Central bank interest rates are of fundamental importance to exchange rates and foreign exchange flows as they determine the direction and profitability of carry trades. When the interest rate differential between two central banks is positive, it is generally possible to borrow a currency at a low-interest rate, exchange it for another currency and then lend the resulting currency at a higher rate to obtain a premium. Although an exchange rate risk does exist in this trade, currency markets often move in the direction of the higher interest rate currency, further increasing the profitability of the position. Because of the small magnitude of movements in currencies, these trades are commonly highly levered. 

Throw in a lot of leverage, some gasoline, an economic shock, and things get interesting.  During crisis periods, central banks will tend to reduce their interest rates in unison, compressing carry trade differentials and causing an unwind of carry trade positions. The more leverage, the faster the unwind. In 2008, this happened in the Japanese Yen crosses, where trades that had been profitable for decades unwound precipitously, substantially dropping the exchange rate of most currencies against the Yen. 

Since the Great Recession, interest rates never recovered to their 2007 highs, causing most carry trade differentials to be significantly smaller. The direction of carry trades in the highest yielding pairs like AUD/JPY and NZD/JPY remained the same – with AUD and NZD being highly yielding currencies and JPY being very low cost to borrow. The EUR/USD carry trade, did reverse, with the lending of USD being profitable after borrowing EUR, a phenomenon that did not happen in the Great Recession. The image above shows the difference between 1-year swap rates of major central banks against the Fed’s 1-year swap rate. You can see that the only two currencies you could borrow and then exchange for USD and lend at a profit would be the EUR and the JPY, with the EUR being the only one with high enough profitability (with a differential of around 200 basis points in February).  

In the images above, you can see that this swap rate differential started to become less favorable with the imminent lowering of Fed interest rates. There was then an immediate depreciation of the US dollar, which was most likely caused by the unwinding of relatively large positions in the EUR/USD trade.  This unwind had a positive effect on dollar liquidity, because it meant selling US dollars to buy Euros. This time was also associated with a rally in the US treasury market that lasted exactly up until March 10th, when the dollar index slide stopped. 

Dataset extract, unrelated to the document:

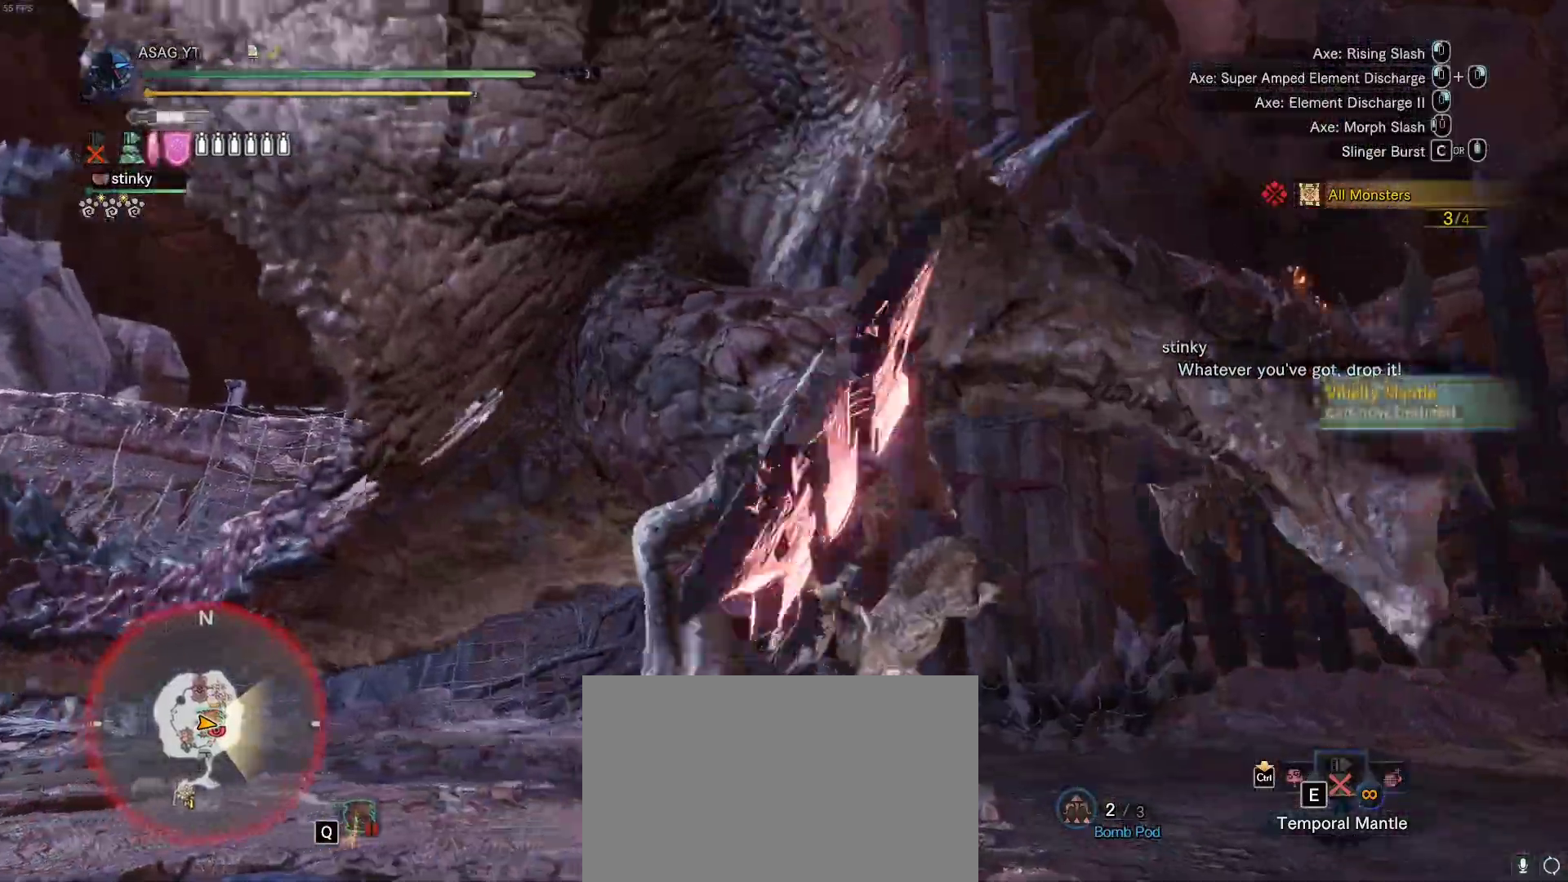
{"keys": ["w"], "mouse": ["left", "right"], "events": [[300, "mouse_right", "down"], [433, "mouse_right", "up"], [483, "mouse_left", "down"], [483, "mouse_right", "down"]]}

The dollar index then moved aggressively in the other direction as market participants simultaneously scrambled for dollar liquidity. This liquidity crunch caused a dramatic collapse across most market sectors and spiked volatility to levels not seen since the Great Recession.  In need of liquidity, investors sold US treasuries with both hands and both feet causing a dramatic selloff in this safe-haven asset to cover margin calls elsewhere.  

As discussed in an earlier letter, US treasuries were already under significant stress caused by the decoupling between on and off the run treasury yields. This disconnect forced the unwinding of the levered basis trade, causing even more selling pressure on US Treasuries.  The combined effect of this selling pressure increased the intraday volatility of US Treasuries to over seven standard deviations above its mean or four standard deviations higher than 2008.  This prompted the Fed to start a massive US treasury buying program to restore the functionality of pricing in the US treasury market.

In 2008, the unwinding of the carry trade took longer than one week. The most levered participants are the first to unwind their positions, but as the trade continues to work against investors, additional positions are eventually liquidated.  Be on the lookout for short-term moves up in the EUR/USD and moves lower in the dollar index. 

Whether these moves are strong enough to lead to a continuous decline of the dollar index itself is unlikely mainly for two reasons. First, lower commodity prices are generally bullish for the US dollar, as they imply lower demand of dollars from commodity producers. Second, many other carry trades have the USD as the borrowed currency (AUD/USD, NZD/USD, etc), which are likely to unwind in the opposite direction. This puts upside pressure on the dollar index. Currently, most levered positions have been liquidated, so we are likely to see a bullish trend in favor of the US dollar. This might be exacerbated by US companies and investors seeking to sell less liquid ex-US assets to bring money to the US to support their businesses during these challenging times. 

In summary, the dollar is likely to appreciate through this crisis period, as it has done through previous economic cycles. However, the existence of the now important EUR/USD carry trade against the USD is likely to diminish the overall magnitude of this move. The upward trend in the dollar index is supported by low commodity prices, so watch for increases in the prices of commodities – especially oil and copper – which could signal a reversal of this trend. 

The Fed’s credit facilities have compressed volatility to more manageable levels.  There is almost certainly more 5% moves in front of us, but these moves should be caused more by economic news than a lack of liquidity. Good trading in these challenging markets.